HomeCity NewsLocal Group Speaks Up for Safer Streets

Local Group Speaks Up for Safer Streets

First published in the Aug. 6 print issue of the Burbank Leader.

Aug. 3 marked the one-year anniversary of the fatal Glenoaks Boulevard car accident that took the lives of three young adults in Burbank last summer.
It was the end of summer break for Luther Burbank Middle School teacher Lisa Martinez. She and her family had decided to see a movie that Tuesday night. As they were driving, she told her husband not to take Glenoaks Boulevard because there were always speeders and she worried it was too dangerous.
It was not until the next morning that she received the news.
Just a short distance from her home, three young adults had been killed at a traffic light when a vehicle with a pair of teenagers inside was torn in half by other vehicles with drivers who were street racing. The victims were 19, 20, and 21 years old.
For days, people gathered at the accident site to hold candlelight vigils for Natalee Moghaddam, Jaiden Johnson and Cerain Baker.
A memorial was painted in the likeness of the three passengers.
“This is what I drive by every day,” Martinez told the Leader. “That memorial will continue to age while the three passengers won’t.”
In the days following the accident, Martinez took to the social media app Next Door. She organized a rally with her neighbors in front of Burbank City Hall. Concerned community members and families of the victims filled the sidewalks.
“It was powerful, and it was the beginning of something,” she said.
Just over a week after the accident, Martinez and her close friend Yolanda Wu passed by a pair of smashed cars on Bel Air Drive, a few blocks north from the scene of the Glenoaks Boulevard accident. That was when they met Dory Foster. Both of her family cars had been totaled in one accident.
The three decided to take action.
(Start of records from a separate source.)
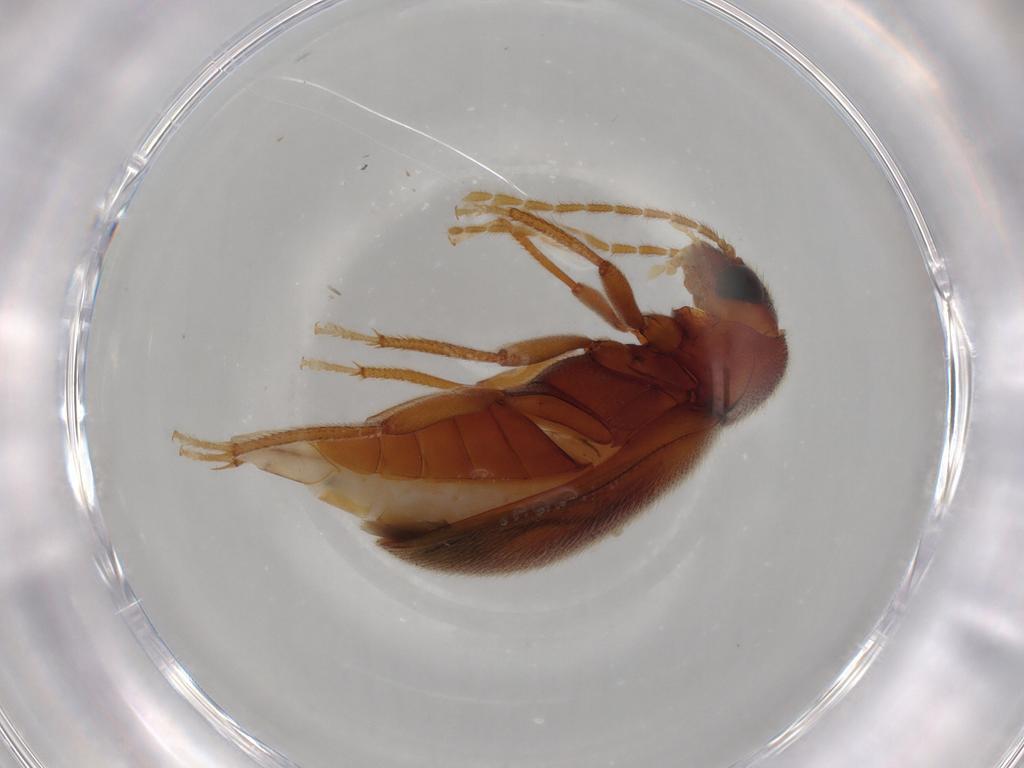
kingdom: Animalia
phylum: Arthropoda
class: Insecta
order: Coleoptera
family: Ptilodactylidae
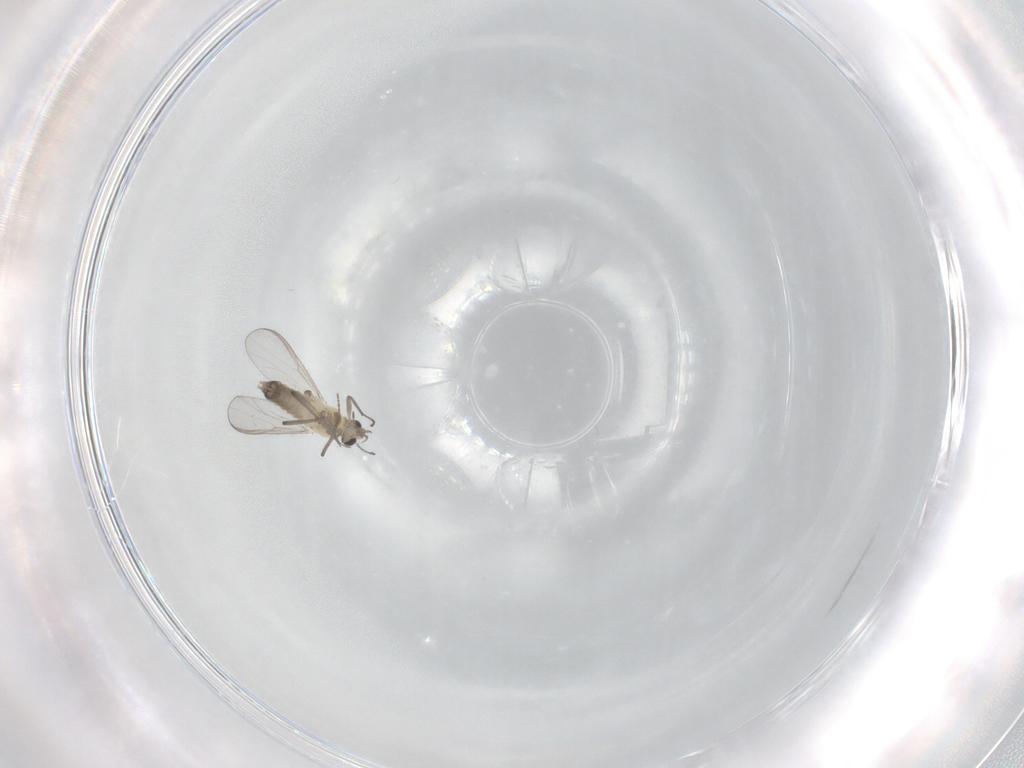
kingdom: Animalia
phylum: Arthropoda
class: Insecta
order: Diptera
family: Chironomidae
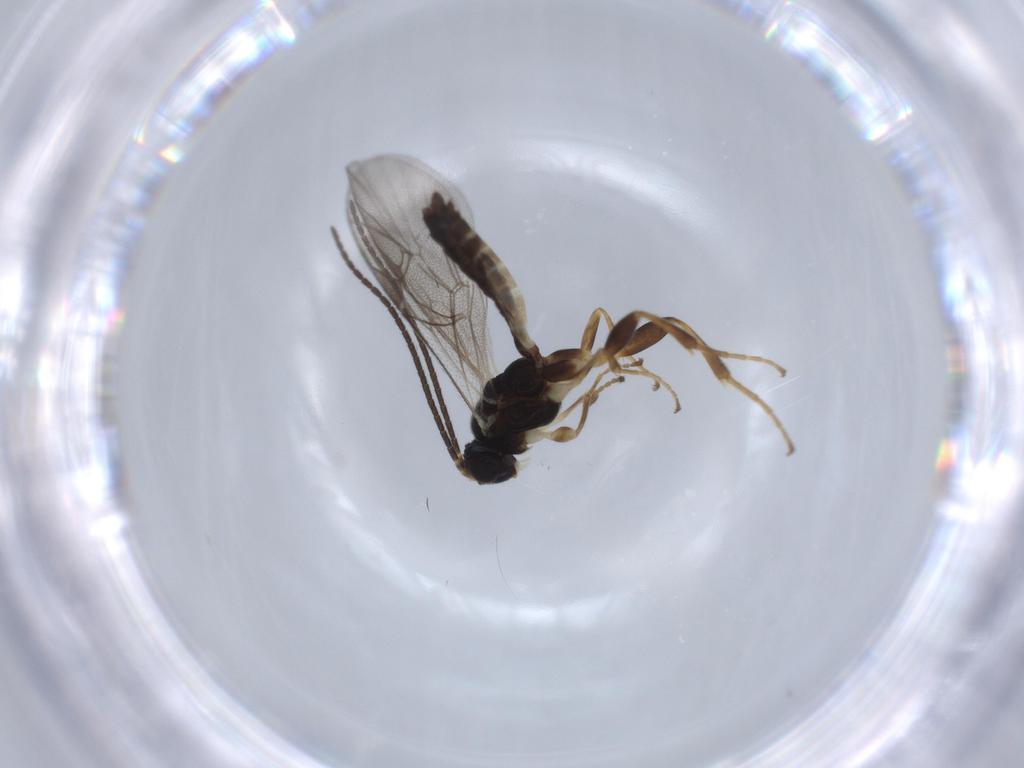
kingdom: Animalia
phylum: Arthropoda
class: Insecta
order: Hymenoptera
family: Ichneumonidae
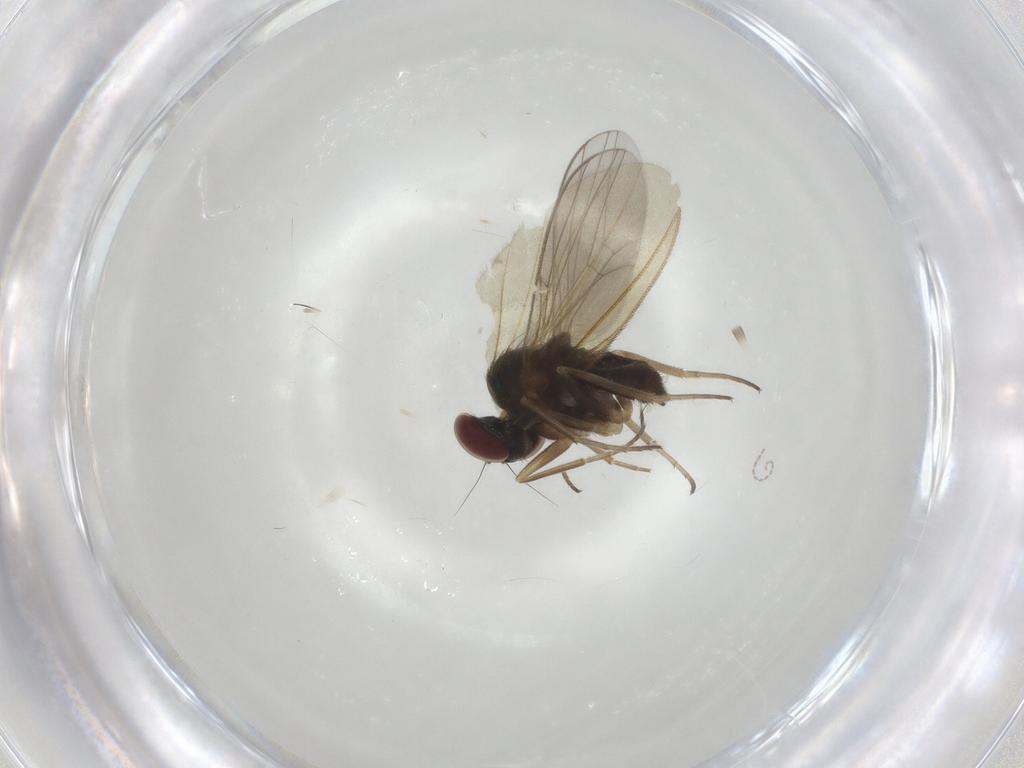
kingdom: Animalia
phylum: Arthropoda
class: Insecta
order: Diptera
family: Dolichopodidae
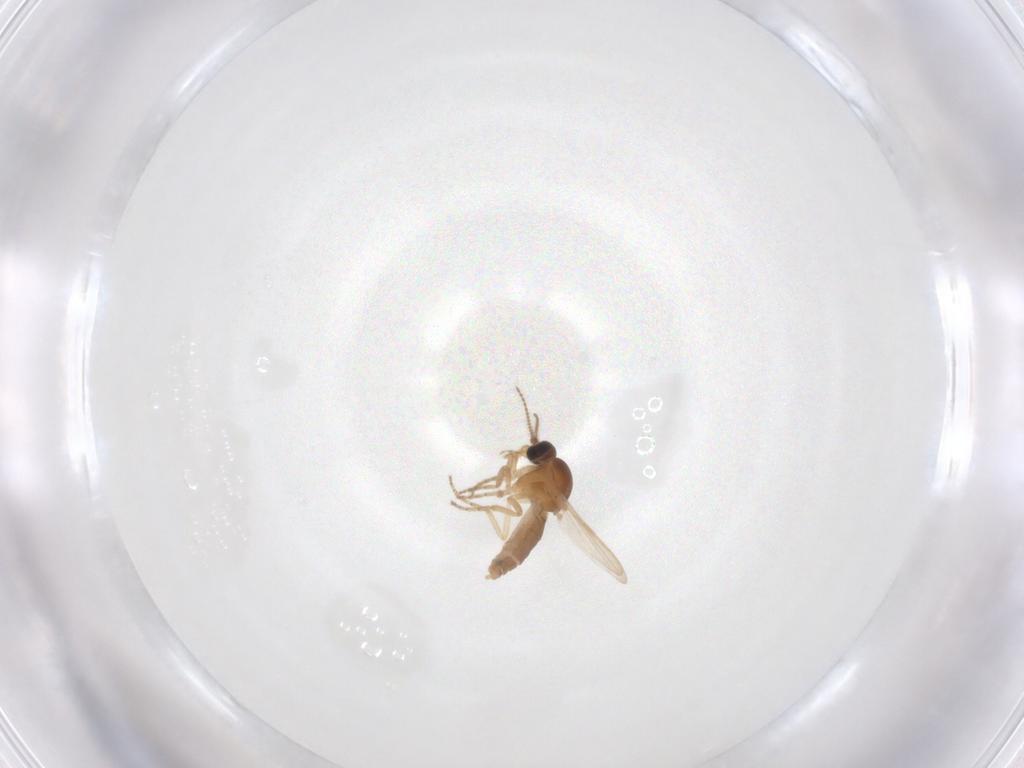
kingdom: Animalia
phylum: Arthropoda
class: Insecta
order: Diptera
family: Ceratopogonidae
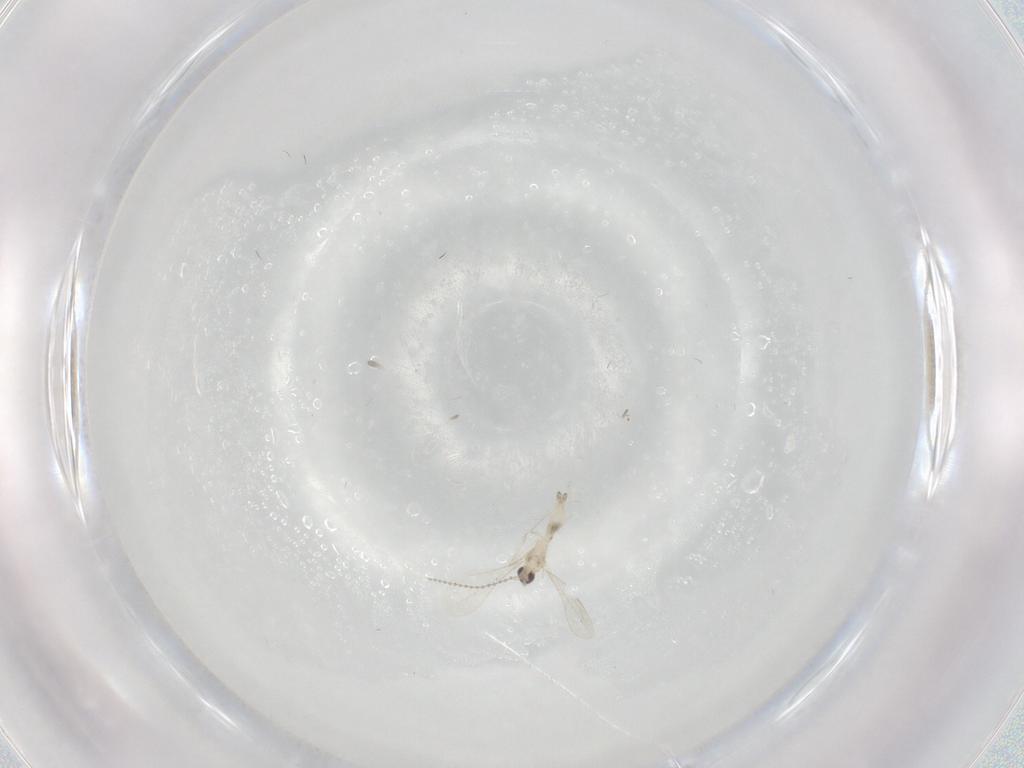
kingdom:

They formed the organization Together We Can Burbank, or TWCB. Its mission is to work with the community to create a better city, starting with bettering Burbank’s unsafe streets.
They knocked on doors, spoke with their neighbors and held a town hall event — this time with the support of the Burbank Police Department and State Assemblywoman Laura Friedman, who represents Burbank in the California State Assembly.
As a result, TWCB was successful in getting the Burbank Unified School District to implement a driver’s education program with the help of BPD. The program is titled “Mindfulness for Young Drivers.”
“We all had full-time jobs, and we spent a ton of time setting up meetings and organizing. … We had all this excitement in the beginning, but you know how things go. They lose momentum, so the three of us have to continually add to the fire,” Martinez said.
Then, last month, Foster’s two cars were hit by a speeder again. One was totaled, and the other had $16,000 in damages. So, the three continued on — they held a booth this past Tuesday at the National Night Out event hosted by BPD and were able to engage with residents, police and local officials about issues affecting Burbank.
The group is making progress with getting the city to install speed bumps on Bel Air Drive and additional stop signs have been added throughout Burbank. Additionally, BPD has adjusted patrol schedules later into the evening in hopes of deterring street racing. The group is also developing a PSA with West Coast Customs, a local body shop famous for its reality television show.
Martinez said that education is a good start, but more opportunities to appeal emotionally to young drivers would have a deeper impact on their decision-making.
The “Mindfulness for Young Drivers” program is currently only available to 9th-grade students. Mayor Jess Talamantes endorsed the idea of a refresher course for older high school students during a joint meeting between the Burbank City Council and the Burbank Unified School District last month.
Martinez encouraged Burbank residents to speak up at City Council meetings and other public forums and to go out and vote.
“I’ve lived in Burbank my entire life, and I would love to see it become the community that I think it can be,” Martinez said. “We can’t sit back any longer, and, with many voices, comes change.”